On Fri, 07 Jan 2022 08:55:36 +0000,
He Ying <heying24@xxxxxxxxxx> wrote:
>
> Our product has been updating its kernel from 4.4 to 5.10 recently and
> found a performance issue. We do a bussiness test called ARP test, which
> tests the latency for a ping-pong packets traffic with a certain payload.
> The result is as following.
>
> - 4.4 kernel: avg = ~20s
> - 5.10 kernel (CONFIG_ARM64_PSEUDO_NMI is not set): avg = ~40s
>
> I have been just learning arm64 pseudo-NMI code and have a question,
> why is the related code not wrapped by CONFIG_ARM64_PSEUDO_NMI?
> I wonder if this brings some performance regression.
>
> First, I make this patch and then do the test again. Here's the result.
>
> - 5.10 kernel with this patch not applied: avg = ~40s
> - 5.10 kernel with this patch applied: avg = ~23s
>
> Amazing! Note that all kernel is built with CONFIG_ARM64_PSEUDO_NMI not
> set.
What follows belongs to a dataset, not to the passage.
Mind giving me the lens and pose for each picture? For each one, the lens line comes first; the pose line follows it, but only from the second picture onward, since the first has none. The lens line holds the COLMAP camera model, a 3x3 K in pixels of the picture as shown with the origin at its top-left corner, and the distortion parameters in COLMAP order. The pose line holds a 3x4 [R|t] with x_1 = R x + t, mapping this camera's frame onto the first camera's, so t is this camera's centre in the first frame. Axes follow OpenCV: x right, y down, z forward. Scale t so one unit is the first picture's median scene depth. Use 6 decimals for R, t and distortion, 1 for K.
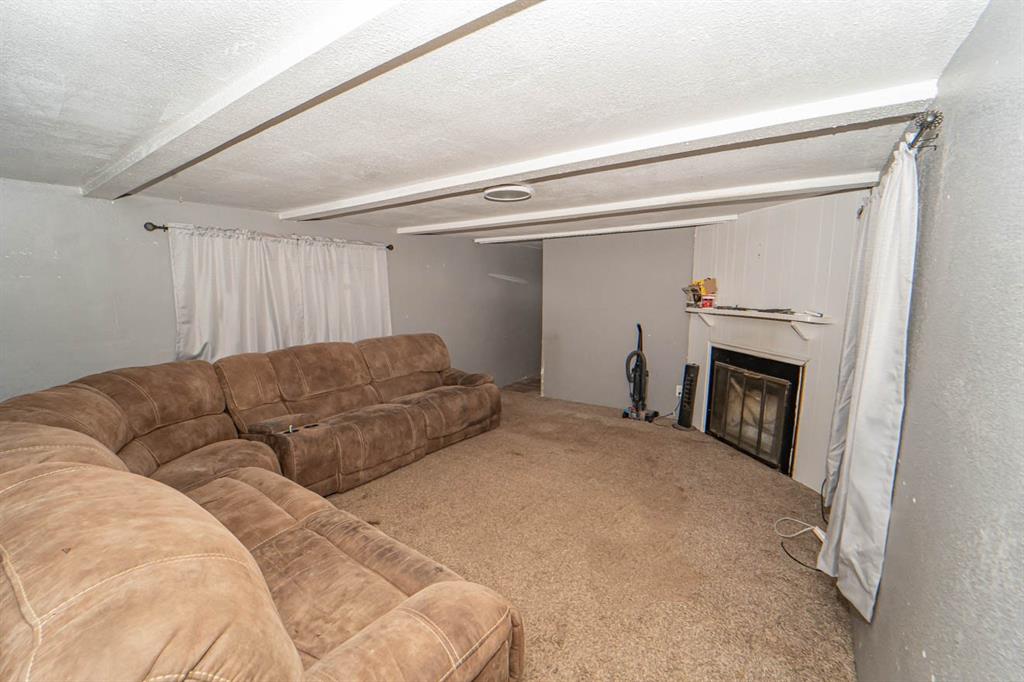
lens RADIAL K [[417.7, 0, 519.9], [0, 417.7, 343.6], [0, 0, 1]] dist [-0.017797, 0.000128]
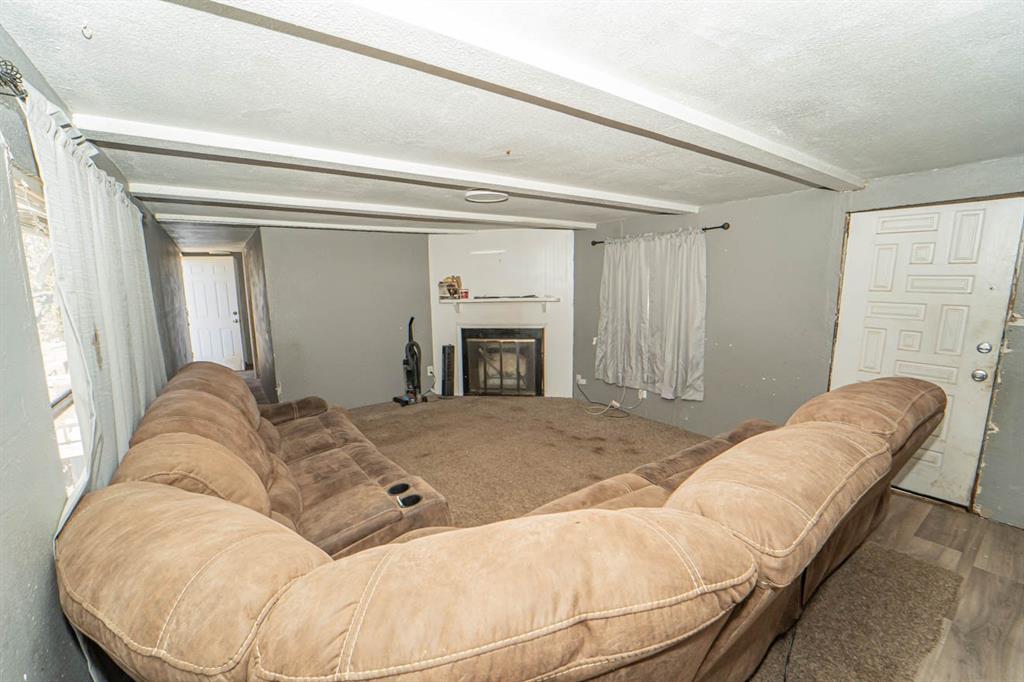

It seems the pseudo-NMI feature actually brings some overhead to
> performance event if CONFIG_ARM64_PSEUDO_NMI is not set.
>
> Furthermore, I find the feature also brings some overhead to vmlinux size.
> I build 5.10 kernel with this patch applied or not while
> CONFIG_ARM64_PSEUDO_NMI is not set.
>
> - 5.10 kernel with this patch not applied: vmlinux size is 384060600 Bytes.
> - 5.10 kernel with this patch applied: vmlinux size is 383842936 Bytes.
>
> That means arm64 pseudo-NMI feature may bring ~200KB overhead to
> vmlinux size.
>
> Above all, arm64 pseudo-NMI feature brings some overhead to vmlinux size
> and performance even if config is not set. To avoid it, add macro control
> all around the related code.

This obviously attracted my attention, and I took this patch for a
ride on 5.16-rc8 on a machine that doesn't support GICv3 NMIs to make
sure that any extra code would only result in pure overhead.

There was no measurable difference with this patch applied or not,
with CONFIG_ARM64_PSEUDO_NMI selected or not for the workloads I tried
(I/O heavy virtual machines, hackbench).

Mark already asked a number of questions (test case, implementation,
test on a modern kernel). Please provide as many detail as you
possibly can, because such a regression really isn't expected, and
doesn't show up on the systems I have at hand. Some profiling numbers
could also be interesting, in case this is a result of a particular
resource being thrashed (TLB, cache...).

Thanks,

M.

--
Without deviation from the norm, progress is not possible.